_SUPPLIED MATERIAL_
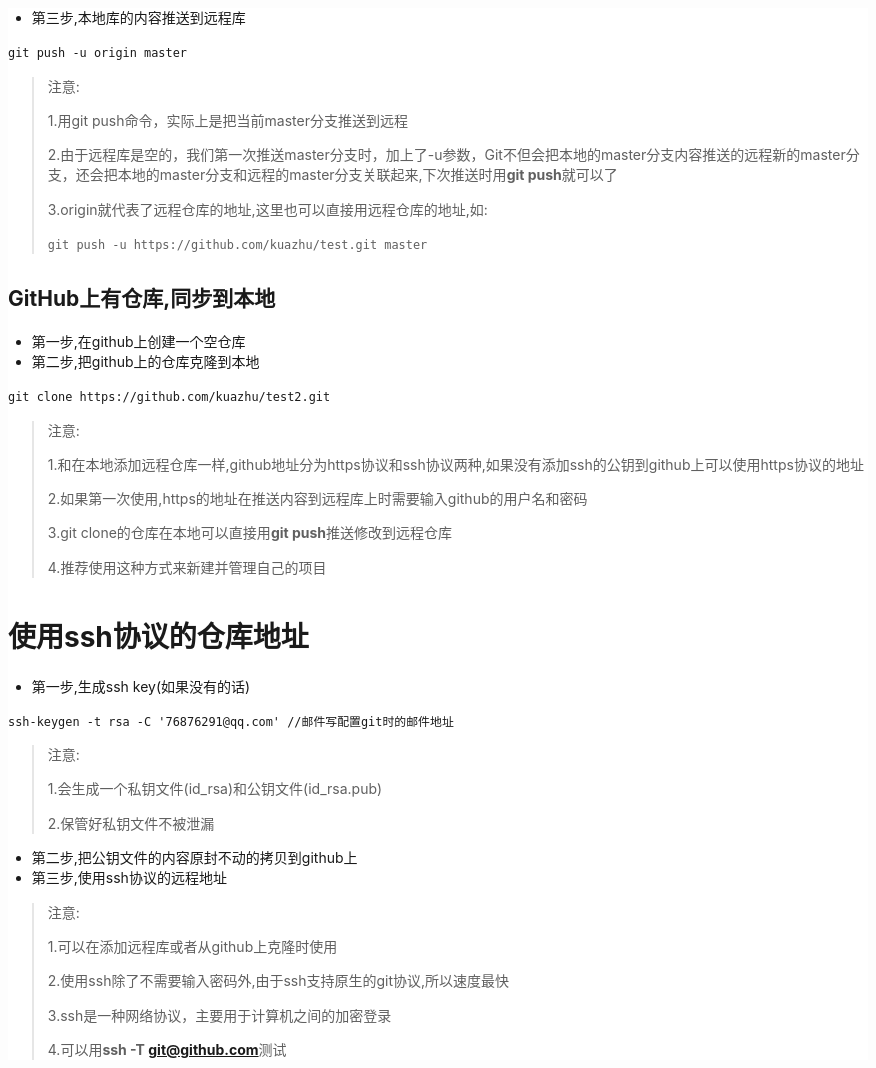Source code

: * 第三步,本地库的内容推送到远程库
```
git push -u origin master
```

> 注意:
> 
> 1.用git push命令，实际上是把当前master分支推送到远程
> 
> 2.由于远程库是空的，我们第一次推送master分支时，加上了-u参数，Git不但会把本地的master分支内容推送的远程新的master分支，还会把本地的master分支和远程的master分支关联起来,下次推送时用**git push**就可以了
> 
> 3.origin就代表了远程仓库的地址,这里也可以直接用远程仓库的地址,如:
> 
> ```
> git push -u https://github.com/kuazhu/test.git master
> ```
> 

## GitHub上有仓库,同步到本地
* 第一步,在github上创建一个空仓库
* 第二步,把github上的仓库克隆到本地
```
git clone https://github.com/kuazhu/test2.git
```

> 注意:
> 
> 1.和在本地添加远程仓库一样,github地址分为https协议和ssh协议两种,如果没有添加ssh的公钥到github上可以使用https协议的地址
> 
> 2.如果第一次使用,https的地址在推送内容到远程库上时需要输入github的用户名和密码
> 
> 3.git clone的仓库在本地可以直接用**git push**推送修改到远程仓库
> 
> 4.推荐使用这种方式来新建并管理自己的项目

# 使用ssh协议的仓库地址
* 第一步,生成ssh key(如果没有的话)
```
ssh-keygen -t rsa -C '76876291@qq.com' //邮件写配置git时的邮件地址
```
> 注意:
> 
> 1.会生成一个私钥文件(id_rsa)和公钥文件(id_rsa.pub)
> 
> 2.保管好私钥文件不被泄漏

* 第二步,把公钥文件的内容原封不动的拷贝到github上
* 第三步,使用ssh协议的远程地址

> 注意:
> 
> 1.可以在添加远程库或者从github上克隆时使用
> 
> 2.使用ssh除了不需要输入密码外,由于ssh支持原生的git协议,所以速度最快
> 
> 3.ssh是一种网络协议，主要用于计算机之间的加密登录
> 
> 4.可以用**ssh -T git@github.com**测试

--

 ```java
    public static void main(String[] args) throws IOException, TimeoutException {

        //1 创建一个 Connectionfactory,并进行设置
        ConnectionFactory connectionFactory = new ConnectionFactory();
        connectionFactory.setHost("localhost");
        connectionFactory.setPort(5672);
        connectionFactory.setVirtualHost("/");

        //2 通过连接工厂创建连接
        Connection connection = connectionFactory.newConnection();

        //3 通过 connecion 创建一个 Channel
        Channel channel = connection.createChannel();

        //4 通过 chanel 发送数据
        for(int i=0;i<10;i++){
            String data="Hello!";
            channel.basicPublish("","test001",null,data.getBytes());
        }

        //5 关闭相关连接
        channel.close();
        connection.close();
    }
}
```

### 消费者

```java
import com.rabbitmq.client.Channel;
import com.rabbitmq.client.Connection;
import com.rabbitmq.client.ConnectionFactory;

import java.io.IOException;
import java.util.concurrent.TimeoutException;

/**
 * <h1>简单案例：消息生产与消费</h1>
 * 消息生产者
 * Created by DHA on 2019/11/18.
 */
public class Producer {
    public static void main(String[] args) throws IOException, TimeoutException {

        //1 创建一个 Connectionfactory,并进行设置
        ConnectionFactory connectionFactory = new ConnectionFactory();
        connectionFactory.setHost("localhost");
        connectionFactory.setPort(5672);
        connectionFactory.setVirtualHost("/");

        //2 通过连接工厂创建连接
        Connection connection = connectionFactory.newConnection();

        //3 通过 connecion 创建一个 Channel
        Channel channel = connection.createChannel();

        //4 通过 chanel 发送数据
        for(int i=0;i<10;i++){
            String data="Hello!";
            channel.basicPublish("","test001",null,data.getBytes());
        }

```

--

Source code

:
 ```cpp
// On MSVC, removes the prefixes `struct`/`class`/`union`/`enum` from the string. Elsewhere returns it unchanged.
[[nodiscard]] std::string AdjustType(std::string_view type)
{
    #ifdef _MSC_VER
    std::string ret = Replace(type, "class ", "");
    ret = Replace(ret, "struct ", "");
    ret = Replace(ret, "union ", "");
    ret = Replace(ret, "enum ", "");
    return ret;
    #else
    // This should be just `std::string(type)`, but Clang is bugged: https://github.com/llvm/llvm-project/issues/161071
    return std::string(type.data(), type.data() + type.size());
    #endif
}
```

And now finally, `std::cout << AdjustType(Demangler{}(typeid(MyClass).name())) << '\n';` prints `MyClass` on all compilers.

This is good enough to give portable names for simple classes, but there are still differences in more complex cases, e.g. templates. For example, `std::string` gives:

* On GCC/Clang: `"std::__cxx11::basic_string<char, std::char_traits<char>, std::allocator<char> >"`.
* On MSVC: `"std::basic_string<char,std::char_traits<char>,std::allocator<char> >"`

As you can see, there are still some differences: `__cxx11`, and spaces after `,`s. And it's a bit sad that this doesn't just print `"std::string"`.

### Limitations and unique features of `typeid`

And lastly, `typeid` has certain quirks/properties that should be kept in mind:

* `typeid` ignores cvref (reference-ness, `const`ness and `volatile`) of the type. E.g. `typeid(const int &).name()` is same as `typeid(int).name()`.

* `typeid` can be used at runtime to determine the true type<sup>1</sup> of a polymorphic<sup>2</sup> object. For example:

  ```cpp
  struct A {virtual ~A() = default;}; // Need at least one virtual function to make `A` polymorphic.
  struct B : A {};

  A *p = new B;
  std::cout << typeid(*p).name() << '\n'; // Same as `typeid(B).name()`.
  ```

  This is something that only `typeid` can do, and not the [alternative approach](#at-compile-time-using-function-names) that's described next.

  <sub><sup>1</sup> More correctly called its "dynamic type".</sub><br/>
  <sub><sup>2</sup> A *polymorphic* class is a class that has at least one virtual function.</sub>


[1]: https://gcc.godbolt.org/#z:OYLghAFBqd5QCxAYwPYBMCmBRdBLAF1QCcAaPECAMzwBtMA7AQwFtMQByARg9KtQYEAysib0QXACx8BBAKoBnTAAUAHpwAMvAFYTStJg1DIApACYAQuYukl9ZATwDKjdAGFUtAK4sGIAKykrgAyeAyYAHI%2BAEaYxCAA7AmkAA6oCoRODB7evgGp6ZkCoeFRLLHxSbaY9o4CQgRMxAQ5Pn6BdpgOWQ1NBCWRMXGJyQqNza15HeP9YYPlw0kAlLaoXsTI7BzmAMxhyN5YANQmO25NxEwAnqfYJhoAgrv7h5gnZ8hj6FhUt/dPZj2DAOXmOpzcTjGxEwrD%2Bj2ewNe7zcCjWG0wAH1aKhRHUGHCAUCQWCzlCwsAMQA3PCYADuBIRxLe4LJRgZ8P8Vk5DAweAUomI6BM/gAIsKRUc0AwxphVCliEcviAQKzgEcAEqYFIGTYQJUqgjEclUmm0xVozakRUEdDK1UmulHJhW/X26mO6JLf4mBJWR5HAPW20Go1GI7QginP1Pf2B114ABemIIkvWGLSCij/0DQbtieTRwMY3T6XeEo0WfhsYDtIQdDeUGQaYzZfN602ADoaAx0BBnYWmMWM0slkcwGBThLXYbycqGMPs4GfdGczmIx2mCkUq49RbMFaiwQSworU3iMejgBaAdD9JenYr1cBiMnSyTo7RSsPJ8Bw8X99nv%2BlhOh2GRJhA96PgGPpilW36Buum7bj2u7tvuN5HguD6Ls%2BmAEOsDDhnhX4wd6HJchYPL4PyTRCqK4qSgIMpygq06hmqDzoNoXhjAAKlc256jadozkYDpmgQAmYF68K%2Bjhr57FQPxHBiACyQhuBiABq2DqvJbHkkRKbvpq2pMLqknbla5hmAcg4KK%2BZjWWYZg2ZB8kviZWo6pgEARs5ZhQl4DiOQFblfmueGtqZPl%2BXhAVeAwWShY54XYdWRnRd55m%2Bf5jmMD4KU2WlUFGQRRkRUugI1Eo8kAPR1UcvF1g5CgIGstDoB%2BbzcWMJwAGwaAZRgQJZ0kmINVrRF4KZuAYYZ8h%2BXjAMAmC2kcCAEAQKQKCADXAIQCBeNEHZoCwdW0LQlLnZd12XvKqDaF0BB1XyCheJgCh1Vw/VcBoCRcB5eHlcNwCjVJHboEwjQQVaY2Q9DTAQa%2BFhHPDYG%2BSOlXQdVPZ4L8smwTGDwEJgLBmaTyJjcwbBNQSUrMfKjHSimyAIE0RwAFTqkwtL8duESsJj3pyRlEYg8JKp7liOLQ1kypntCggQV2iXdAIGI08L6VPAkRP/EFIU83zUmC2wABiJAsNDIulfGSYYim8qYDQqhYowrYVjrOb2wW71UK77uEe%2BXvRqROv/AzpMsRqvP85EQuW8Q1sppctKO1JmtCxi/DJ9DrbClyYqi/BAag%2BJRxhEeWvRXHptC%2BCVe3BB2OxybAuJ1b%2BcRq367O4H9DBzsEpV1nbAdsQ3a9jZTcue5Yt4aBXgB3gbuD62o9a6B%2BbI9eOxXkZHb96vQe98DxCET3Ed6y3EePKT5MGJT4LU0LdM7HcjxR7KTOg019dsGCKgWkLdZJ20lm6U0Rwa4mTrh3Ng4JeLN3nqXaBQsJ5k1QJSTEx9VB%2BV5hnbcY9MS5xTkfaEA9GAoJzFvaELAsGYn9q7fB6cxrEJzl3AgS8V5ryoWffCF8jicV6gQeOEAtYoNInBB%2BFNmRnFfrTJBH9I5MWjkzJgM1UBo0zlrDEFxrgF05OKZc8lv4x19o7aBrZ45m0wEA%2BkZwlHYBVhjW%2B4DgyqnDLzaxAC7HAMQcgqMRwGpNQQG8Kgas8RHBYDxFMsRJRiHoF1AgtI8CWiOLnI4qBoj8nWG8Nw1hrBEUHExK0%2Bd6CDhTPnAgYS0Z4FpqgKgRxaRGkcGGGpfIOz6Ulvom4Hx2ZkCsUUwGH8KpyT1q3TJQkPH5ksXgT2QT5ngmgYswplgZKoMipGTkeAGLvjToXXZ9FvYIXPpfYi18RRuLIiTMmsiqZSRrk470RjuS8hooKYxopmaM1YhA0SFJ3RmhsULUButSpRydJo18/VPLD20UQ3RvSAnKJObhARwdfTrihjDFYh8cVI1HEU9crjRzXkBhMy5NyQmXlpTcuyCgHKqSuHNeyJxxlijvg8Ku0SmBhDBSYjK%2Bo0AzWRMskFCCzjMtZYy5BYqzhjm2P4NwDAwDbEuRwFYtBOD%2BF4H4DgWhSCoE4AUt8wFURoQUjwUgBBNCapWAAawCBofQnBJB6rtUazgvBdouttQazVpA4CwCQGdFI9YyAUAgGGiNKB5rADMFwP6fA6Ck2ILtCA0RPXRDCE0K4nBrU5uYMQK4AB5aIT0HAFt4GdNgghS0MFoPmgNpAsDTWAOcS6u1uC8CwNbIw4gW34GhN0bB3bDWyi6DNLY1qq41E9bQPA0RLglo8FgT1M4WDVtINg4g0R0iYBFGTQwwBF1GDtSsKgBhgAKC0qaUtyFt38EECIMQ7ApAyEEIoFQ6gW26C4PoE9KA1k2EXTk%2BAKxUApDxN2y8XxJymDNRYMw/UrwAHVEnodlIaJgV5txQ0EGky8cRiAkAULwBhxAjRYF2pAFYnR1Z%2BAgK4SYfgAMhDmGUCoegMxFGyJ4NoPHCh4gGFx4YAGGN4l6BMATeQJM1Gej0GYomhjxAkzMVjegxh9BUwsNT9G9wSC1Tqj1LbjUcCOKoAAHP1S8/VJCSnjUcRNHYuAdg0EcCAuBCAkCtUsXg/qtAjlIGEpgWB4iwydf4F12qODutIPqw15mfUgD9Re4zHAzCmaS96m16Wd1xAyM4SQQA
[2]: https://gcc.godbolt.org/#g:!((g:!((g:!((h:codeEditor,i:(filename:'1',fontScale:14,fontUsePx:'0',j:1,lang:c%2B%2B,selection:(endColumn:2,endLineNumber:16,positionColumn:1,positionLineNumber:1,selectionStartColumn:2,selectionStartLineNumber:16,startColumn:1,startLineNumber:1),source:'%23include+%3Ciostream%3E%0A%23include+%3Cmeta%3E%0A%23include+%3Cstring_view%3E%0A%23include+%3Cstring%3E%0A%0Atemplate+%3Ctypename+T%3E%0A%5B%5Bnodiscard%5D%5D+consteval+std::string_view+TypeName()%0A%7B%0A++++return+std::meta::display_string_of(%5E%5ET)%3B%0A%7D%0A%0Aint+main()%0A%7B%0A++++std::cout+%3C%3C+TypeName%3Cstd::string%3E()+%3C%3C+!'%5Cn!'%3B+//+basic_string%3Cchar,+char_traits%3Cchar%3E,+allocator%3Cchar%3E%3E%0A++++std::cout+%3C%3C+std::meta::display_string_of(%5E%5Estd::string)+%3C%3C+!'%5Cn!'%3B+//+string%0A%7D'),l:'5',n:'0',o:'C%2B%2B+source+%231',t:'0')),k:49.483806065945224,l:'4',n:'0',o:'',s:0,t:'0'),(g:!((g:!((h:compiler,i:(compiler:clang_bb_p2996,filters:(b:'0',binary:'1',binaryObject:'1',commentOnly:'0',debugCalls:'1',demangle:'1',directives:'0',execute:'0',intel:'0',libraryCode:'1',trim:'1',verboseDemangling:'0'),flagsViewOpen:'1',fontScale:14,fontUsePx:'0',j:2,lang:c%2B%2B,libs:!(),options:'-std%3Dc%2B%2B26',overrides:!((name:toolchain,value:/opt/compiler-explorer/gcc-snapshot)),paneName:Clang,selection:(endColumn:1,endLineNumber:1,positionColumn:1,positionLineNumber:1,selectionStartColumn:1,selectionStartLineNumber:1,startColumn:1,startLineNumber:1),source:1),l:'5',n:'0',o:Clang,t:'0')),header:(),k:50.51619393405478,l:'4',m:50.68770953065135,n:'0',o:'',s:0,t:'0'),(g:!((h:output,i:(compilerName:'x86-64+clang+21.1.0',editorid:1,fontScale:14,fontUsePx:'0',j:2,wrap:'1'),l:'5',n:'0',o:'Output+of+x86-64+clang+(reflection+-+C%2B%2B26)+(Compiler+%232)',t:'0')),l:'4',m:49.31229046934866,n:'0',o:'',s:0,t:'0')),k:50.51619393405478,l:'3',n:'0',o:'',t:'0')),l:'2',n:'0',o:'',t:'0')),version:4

_ACTIVITY_
Whenever the string "names" turns up in a line of the data, copy that line.

_RESPONSE_
This is good enough to give portable names for simple classes, but there are still differences in more complex cases, e.g. templates. For example, `std::string` gives:
  This is something that only `typeid` can do, and not the [alternative approach](#at-compile-time-using-function-names) that's described next.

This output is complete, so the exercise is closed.